I'm American and IMO, we should also take a look at whether we need to be using the big cloud providers or not. They're so much more expensive compared to smaller hosts like Hetzner, Vultr, and so on. It depends on what you're doing, of course, but I've been on Azure for ages (they had those free $150/month startup credits something like 10 years ago?), but I finally moved off last year.
I shopped around and landed on Hetzner's Ashburn US servers. For what I was deploying (a few dozen websites, containers, some relatively complex .NET SaaS apps, some automated scripts, etc.), the pricing on Azure just wasn't competitive. But worse for me was the complexity: I found that using Azure encouraged me to introduce more and more complex deployment pipelines, when all I really needed was "Build the container -> SCP it into a blue/green deployment scheme on a VPS -> flip a switch after testing it".
You get dragged into "Container instances" when then require "Azure Container Registry" or something else that is never really clear what you're getting and how much it'll cost.
I run one thing using the free allowance, but for everything else I just rent a cheap VPS elsewhere.
While I'm cloud agnostic, this unique difference for Azure should not be overlooked compared to the other clouds.
Is it to support local/European companies - Great. Is it because you don't want to be at risk of the US and the CLOUD Act - Not so great. Any company that has servers in the US (which Hetzner and basically all CDNs do) are still vulnerable to the CLOUD Act and that includes servers in Europe.
If you spin up your servers in EU locations they are under German ownership and EU regulation. Others, such as those in the US, are owned by a subsidiary and those are subject separately on the Cloud Act. Correct me if I'm wrong.
For my company it's about the "pulling the plug" usecase. We create a SaaS product for semi-critical infrastructure - we don't need 99% uptime but more than a few hours and it's problematic.
Sure, most cloud/VPS providers have sites in the US as well, but worst case only those places would be affected if the US decided to do a Special Military Operation on Greenland for example.
Plausible is a great pick though, been using it and it covers most of what you'd want from analytics unless you need GA/GTM tied to ad campaigns.
[1] https://www.scaleway.com/en/docs/generative-apis/reference-c...
By far the best AI+human customer support mechanism I've experienced is through SMS/messages. They support auth, they're asynchronous, there's no app or custom interface to timeout, it's easy to send complex queries as text and you have the log right there. Apple does this really well. Delta also does, surprisingly, because their AI phone bot is garbage. It's also presumably easier for the human agents to multi-task.
Oh, you mean a useful way, never mind.
The large US players are not an option if you want your data safe from the US.
> There would be no point spinning up a 'sovereign cloud' beholden to the US.
Of course: It gives (both sides) a narrative that let's them pretend everything is alright.
The control-planes have to be completely independent for anything approaching real independence, not just some legal fiction that's lightly different[1] from the traditional bog-tech practice of having an Irish subsidiary licenses the parent company's tech for tax optimization purposes.
1. No different at all, according to sibling comment.
It is completely separate.

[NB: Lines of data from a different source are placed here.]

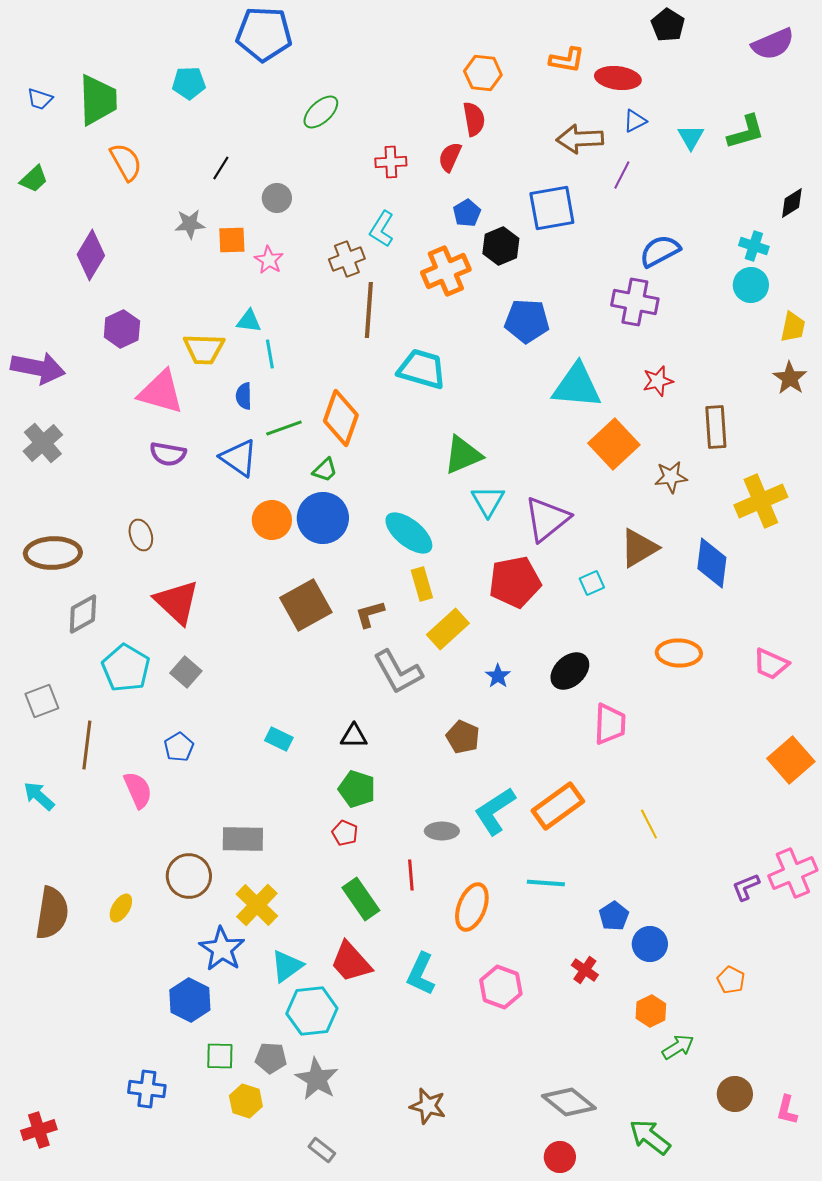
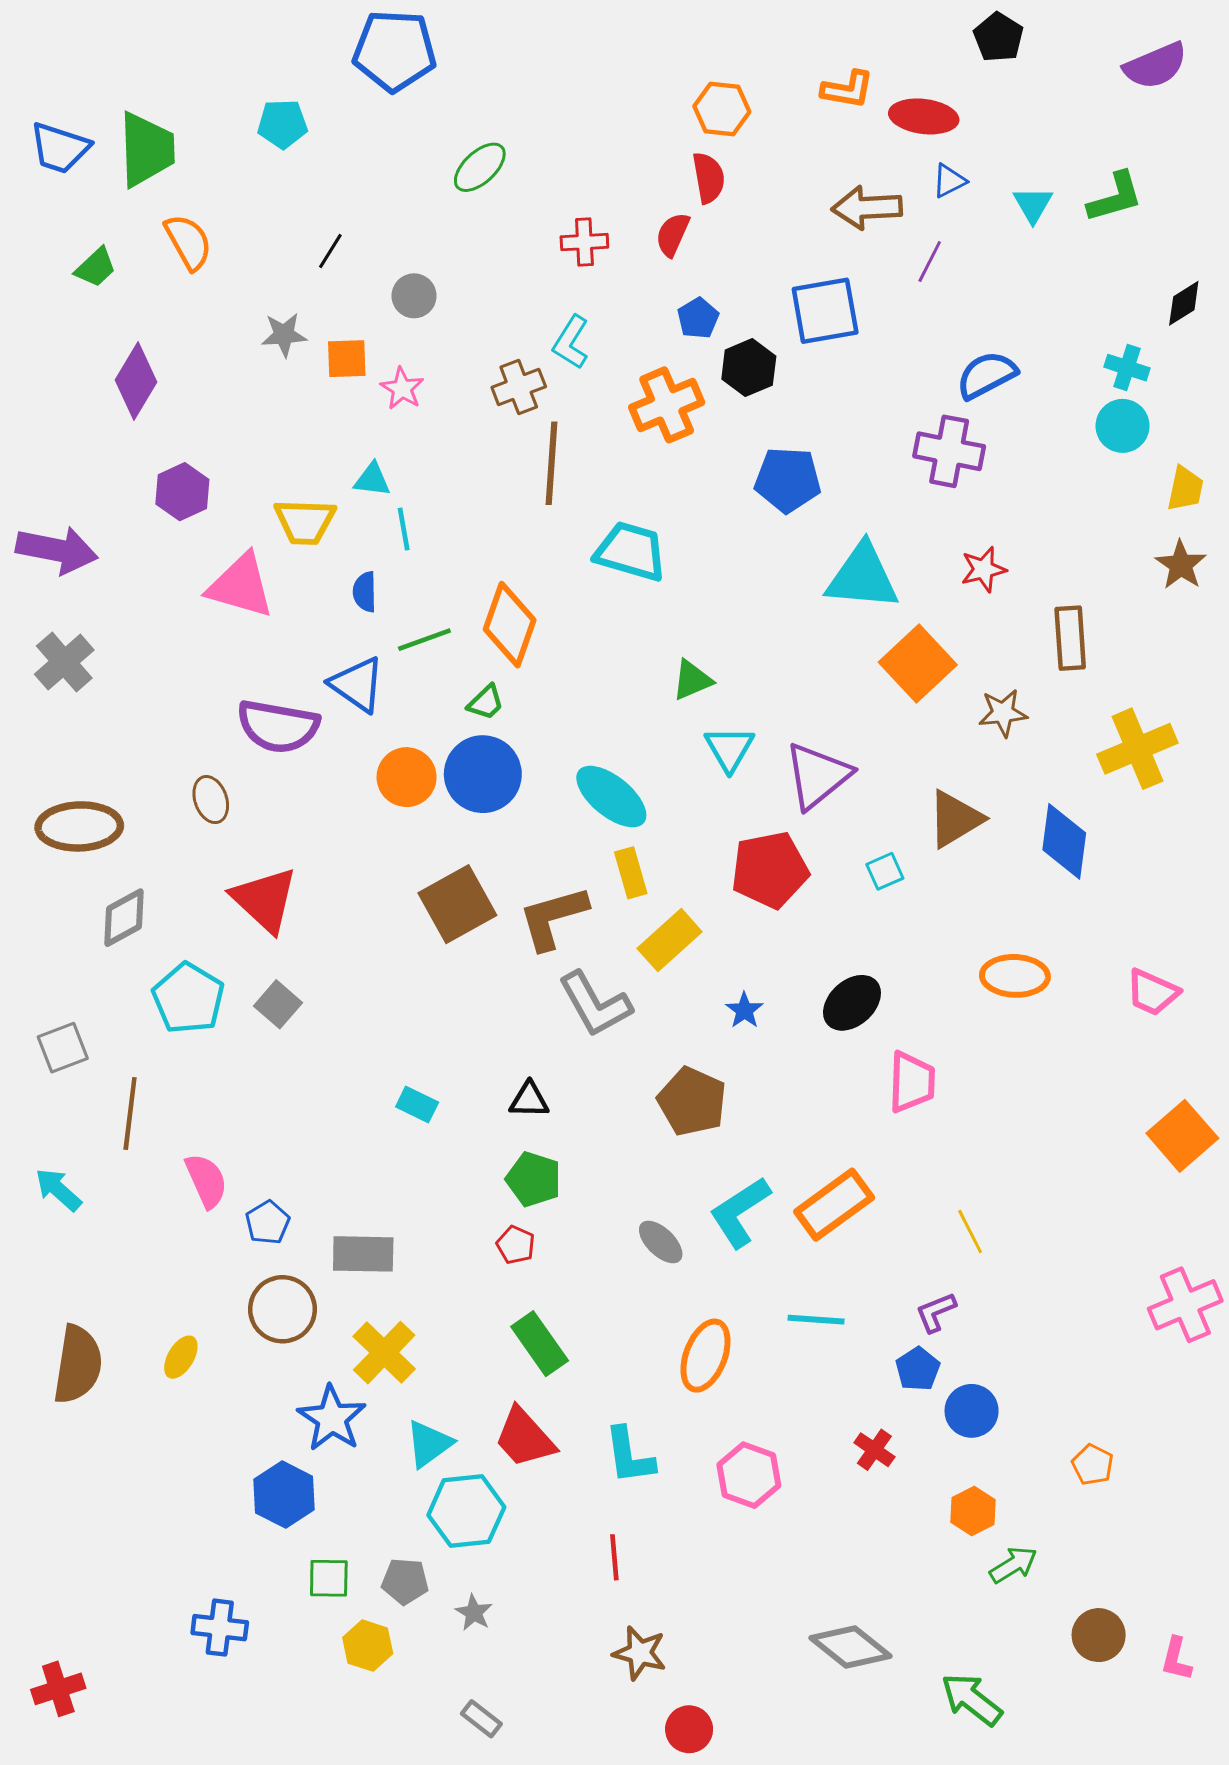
blue trapezoid: (40, 99) -> (60, 148), size x1.6
green trapezoid: (34, 179) -> (96, 267), moved
purple semicircle: (168, 454) -> (278, 726), moved, size x1.5
green triangle: (463, 455) -> (692, 680), size x0.7
brown L-shape: (370, 614) -> (553, 918), size x1.6
brown pentagon: (463, 737) -> (692, 1101), size x1.4
blue pentagon: (179, 747) -> (268, 1223), moved
gray ellipse: (442, 831) -> (661, 1242), turned 44
red line: (411, 875) -> (614, 1557), moved
purple L-shape: (746, 887) -> (936, 1312), moved
cyan L-shape: (421, 974) -> (629, 1456), turned -33
gray star: (317, 1079) -> (474, 1613), size x0.6
red circle: (560, 1157) -> (689, 1729), moved

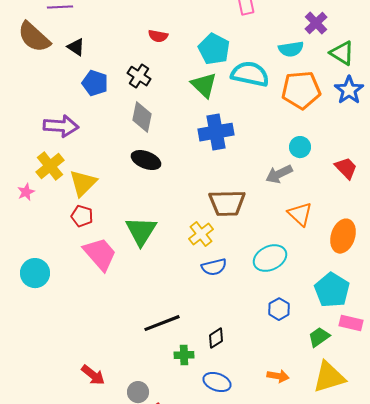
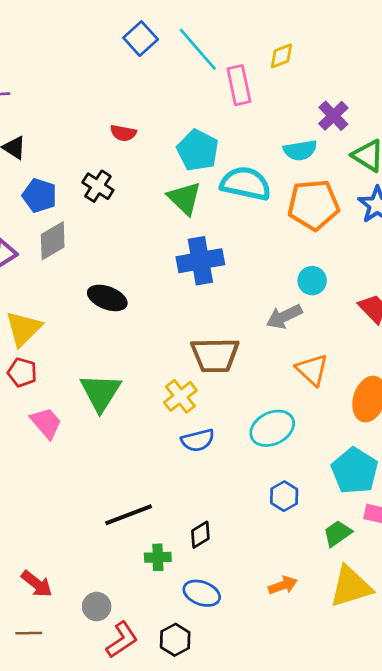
gray diamond: (142, 117) -> (53, 241), moved, turned 48
pink trapezoid: (100, 254) -> (46, 423), size x0.7
orange arrow: (278, 376) -> (283, 585), turned -30

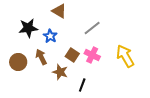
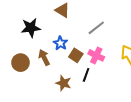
blue star: (50, 36) -> (60, 43), moved
brown star: (60, 72) -> (64, 83), moved
black line: (82, 85) -> (86, 75), moved

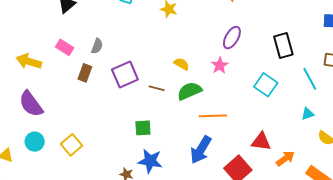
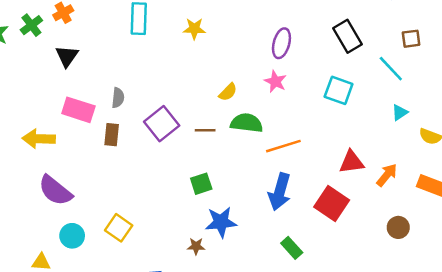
pink rectangle: (65, 47) -> (78, 110), size x1.4
yellow semicircle: (182, 64) -> (228, 92), turned 119
green semicircle: (189, 91) -> (247, 123), turned 45

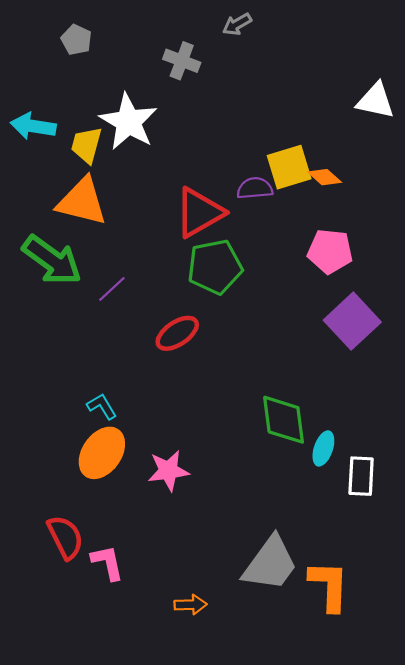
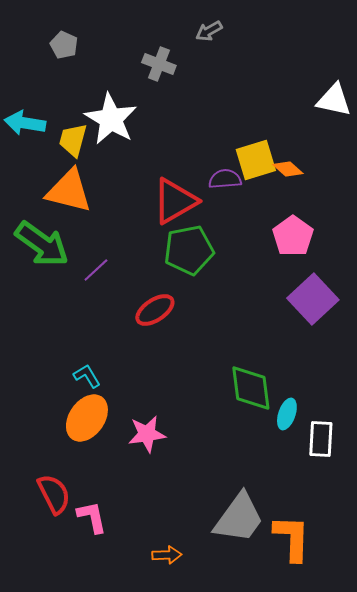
pink pentagon: (330, 251) -> (293, 236), turned 30

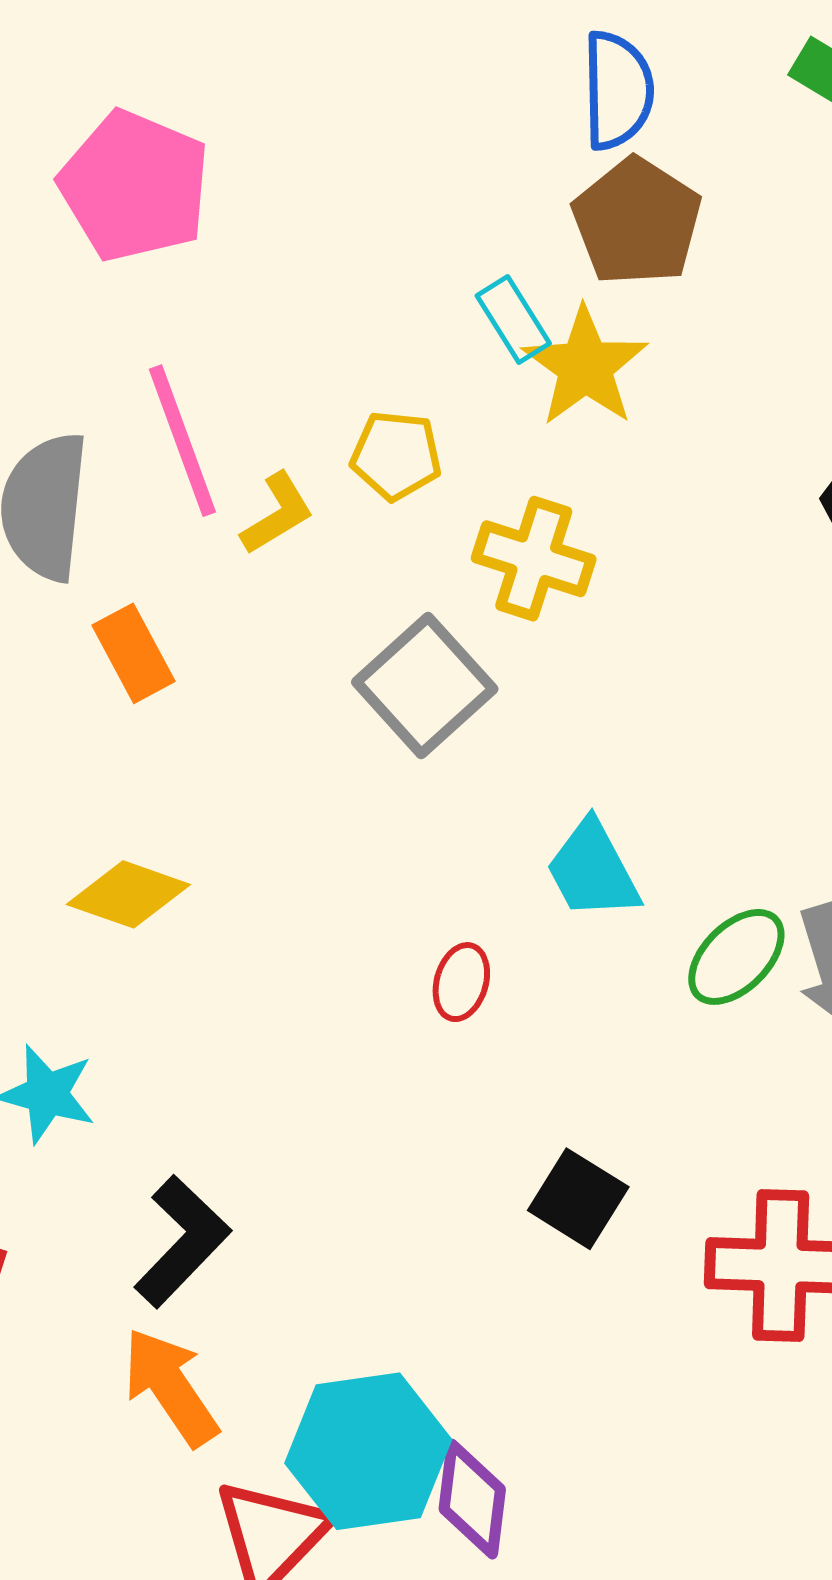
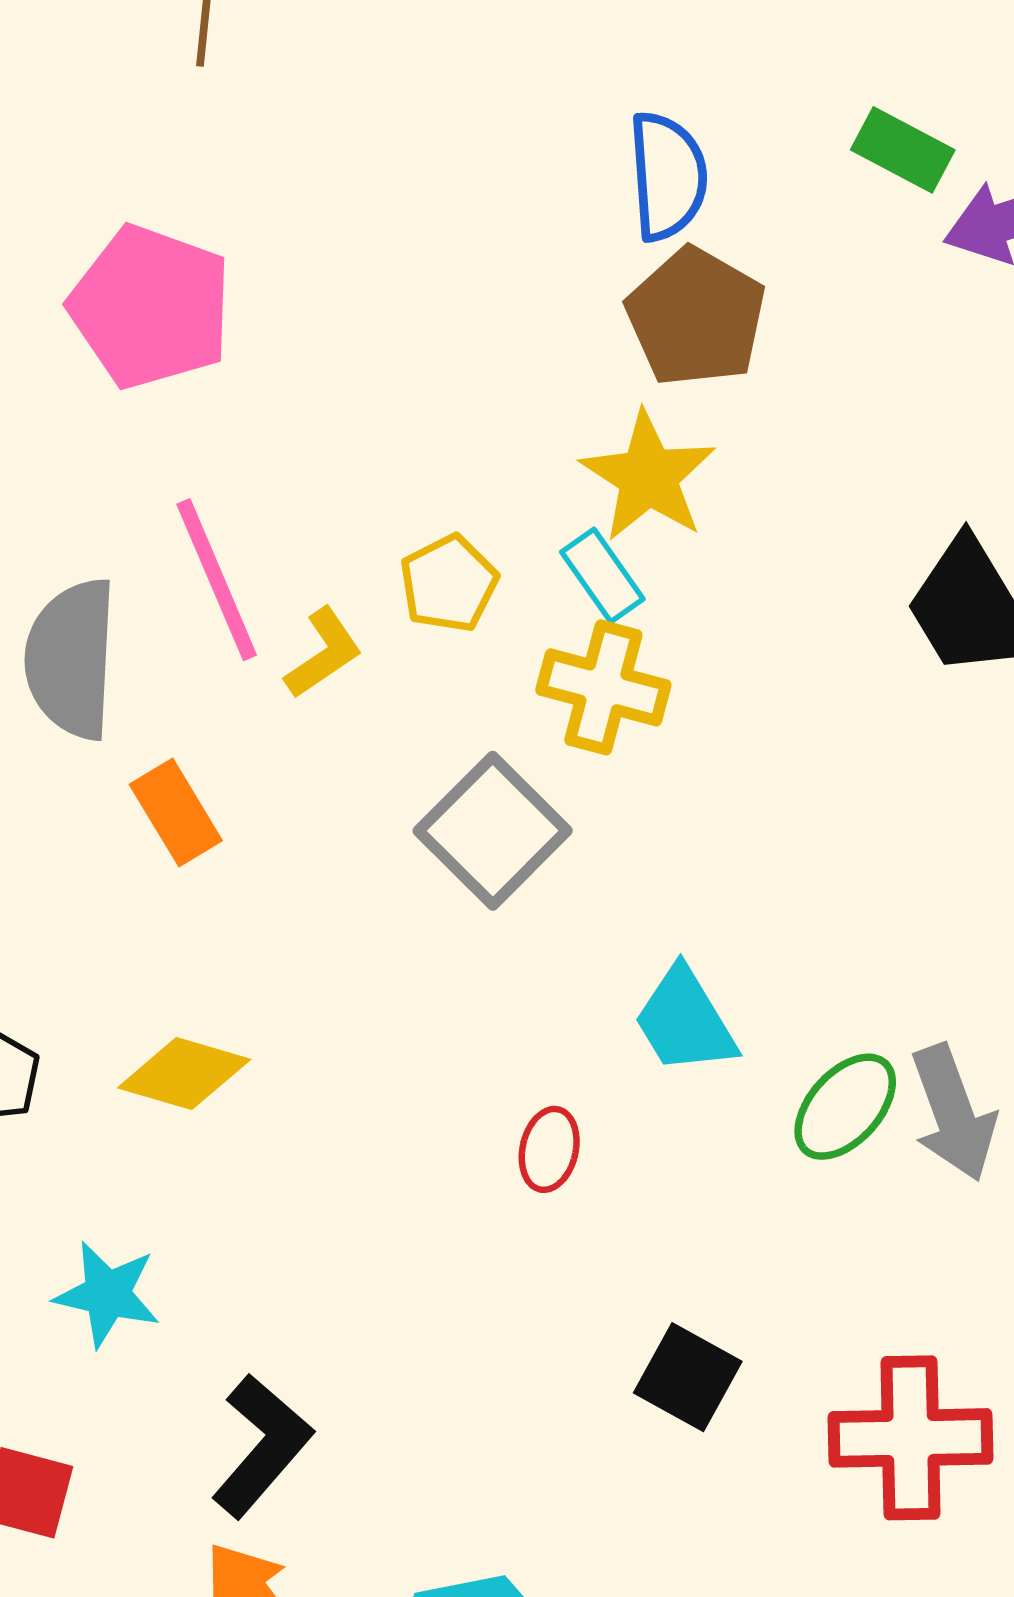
cyan rectangle: (513, 320) -> (602, 576), moved
yellow pentagon: (396, 455) -> (449, 584), turned -30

There isn't a shared control plane. You don't manage this in the GCP console, its a separate white-label product.
Any updates GCP wants to push are sent as update bundles that must be reviewed and approved by the operator (tsystems). During an outage, the GCP oncall or product team has no access and talks to operator who can run commands or queries on their behalf, or share screenshots of monitoring graphs etc.
(This information is ~3 years stale, but this was such fundamental design principle that I strongly doubt it has changed)
Unless you're trying to run a frontier coding agent at Codex/Claude Code levels, that's not a hard blank to fill right now.
Having a global monopoly on these kinds of things is part of what has let U.S. companies get away with being so anti-consumer for so long.
> If you have used Stripe before, Mollie is the closest thing to that experience in the EU.
But Mollie does not even properly support recurring payments, a pretty important feature for SaaS. It does not track subscription state and does not retry failed payments.
Which is fine, but I don’t imagine they’ll list a company that hasn’t paid for it.
Yes, you can get cheap servers but then you've to self-host and manage a bunch of services that you could get for pennies on the dollar in AWS.
There are hundreds of datacenter providers and yet, most are absolute garbage when it comes to customer support, problem resolution, you get really old hardware, many times you have to send an email and wait weeks because they don't have a self-service UI, SLA is a joke, etc.
You can do it, it's just gonna be a nightmare and you'll spend more time/money on it.